§ **WORK ITEM**
Update these lines by replacing "Date de sortie inconnue" with "Date de sortie à venir" throughout, and keep everything else the same. Leave the pictures out of your answer.

Saved data entries:

---

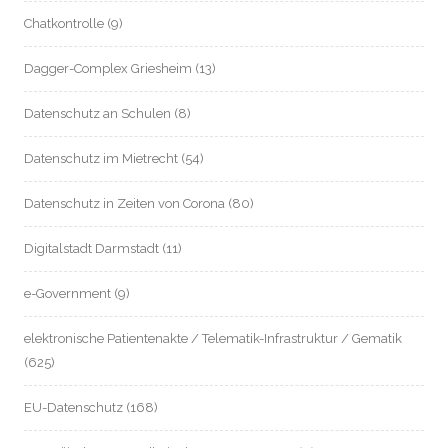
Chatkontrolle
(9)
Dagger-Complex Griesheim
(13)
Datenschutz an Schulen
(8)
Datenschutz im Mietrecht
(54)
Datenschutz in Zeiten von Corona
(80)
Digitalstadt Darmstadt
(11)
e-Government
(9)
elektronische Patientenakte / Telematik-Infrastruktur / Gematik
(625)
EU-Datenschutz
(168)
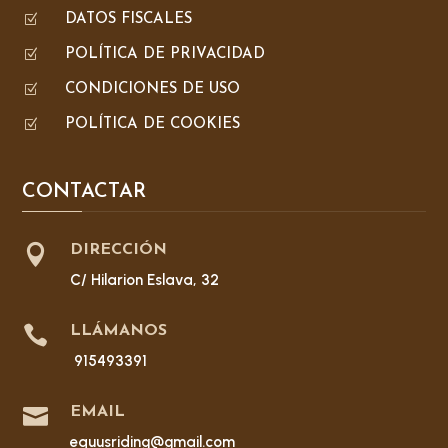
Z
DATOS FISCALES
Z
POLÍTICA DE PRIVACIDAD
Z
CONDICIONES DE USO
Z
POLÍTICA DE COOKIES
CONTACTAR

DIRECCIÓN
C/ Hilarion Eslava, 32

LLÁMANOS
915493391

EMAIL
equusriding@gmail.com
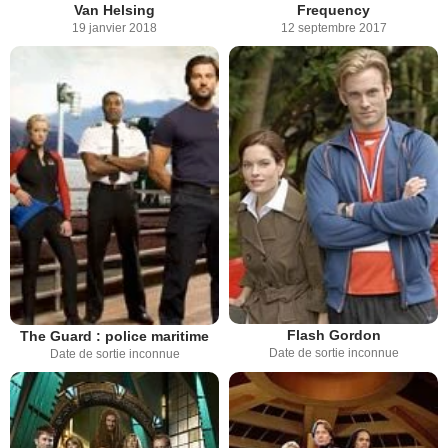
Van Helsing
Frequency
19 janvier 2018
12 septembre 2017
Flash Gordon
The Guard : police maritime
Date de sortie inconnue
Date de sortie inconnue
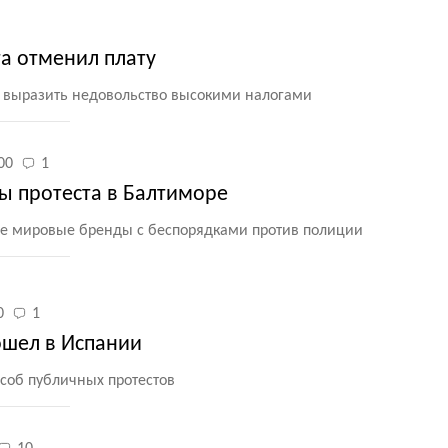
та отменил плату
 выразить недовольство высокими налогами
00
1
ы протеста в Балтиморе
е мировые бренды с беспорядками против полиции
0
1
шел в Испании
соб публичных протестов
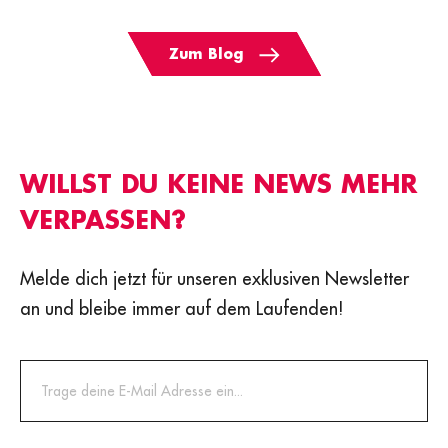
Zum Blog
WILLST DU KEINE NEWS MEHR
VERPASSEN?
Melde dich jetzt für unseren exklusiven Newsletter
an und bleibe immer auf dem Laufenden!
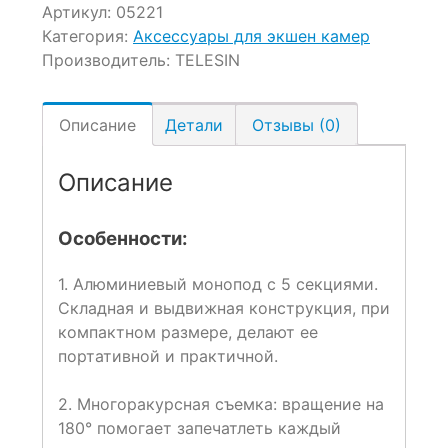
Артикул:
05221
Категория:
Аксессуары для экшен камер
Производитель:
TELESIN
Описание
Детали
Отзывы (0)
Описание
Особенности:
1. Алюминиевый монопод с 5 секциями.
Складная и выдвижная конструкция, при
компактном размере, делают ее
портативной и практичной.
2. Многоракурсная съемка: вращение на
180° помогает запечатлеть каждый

---

§ **ANSWER TO THIS TASK**
Chatkontrolle
(9)
Dagger-Complex Griesheim
(13)
Datenschutz an Schulen
(8)
Datenschutz im Mietrecht
(54)
Datenschutz in Zeiten von Corona
(80)
Digitalstadt Darmstadt
(11)
e-Government
(9)
elektronische Patientenakte / Telematik-Infrastruktur / Gematik
(625)
EU-Datenschutz
(168)
Z
DATOS FISCALES
Z
POLÍTICA DE PRIVACIDAD
Z
CONDICIONES DE USO
Z
POLÍTICA DE COOKIES
CONTACTAR

DIRECCIÓN
C/ Hilarion Eslava, 32

LLÁMANOS
915493391

EMAIL
equusriding@gmail.com
Van Helsing
Frequency
19 janvier 2018
12 septembre 2017
Flash Gordon
The Guard : police maritime
Date de sortie à venir
Date de sortie à venir
та отменил плату
 выразить недовольство высокими налогами
00
1
ы протеста в Балтиморе
е мировые бренды с беспорядками против полиции
0
1
шел в Испании
соб публичных протестов
Zum Blog
WILLST DU KEINE NEWS MEHR
VERPASSEN?
Melde dich jetzt für unseren exklusiven Newsletter
an und bleibe immer auf dem Laufenden!
Артикул:
05221
Категория:
Аксессуары для экшен камер
Производитель:
TELESIN
Описание
Детали
Отзывы (0)
Описание
Особенности:
1. Алюминиевый монопод с 5 секциями.
Складная и выдвижная конструкция, при
компактном размере, делают ее
портативной и практичной.
2. Многоракурсная съемка: вращение на
180° помогает запечатлеть каждый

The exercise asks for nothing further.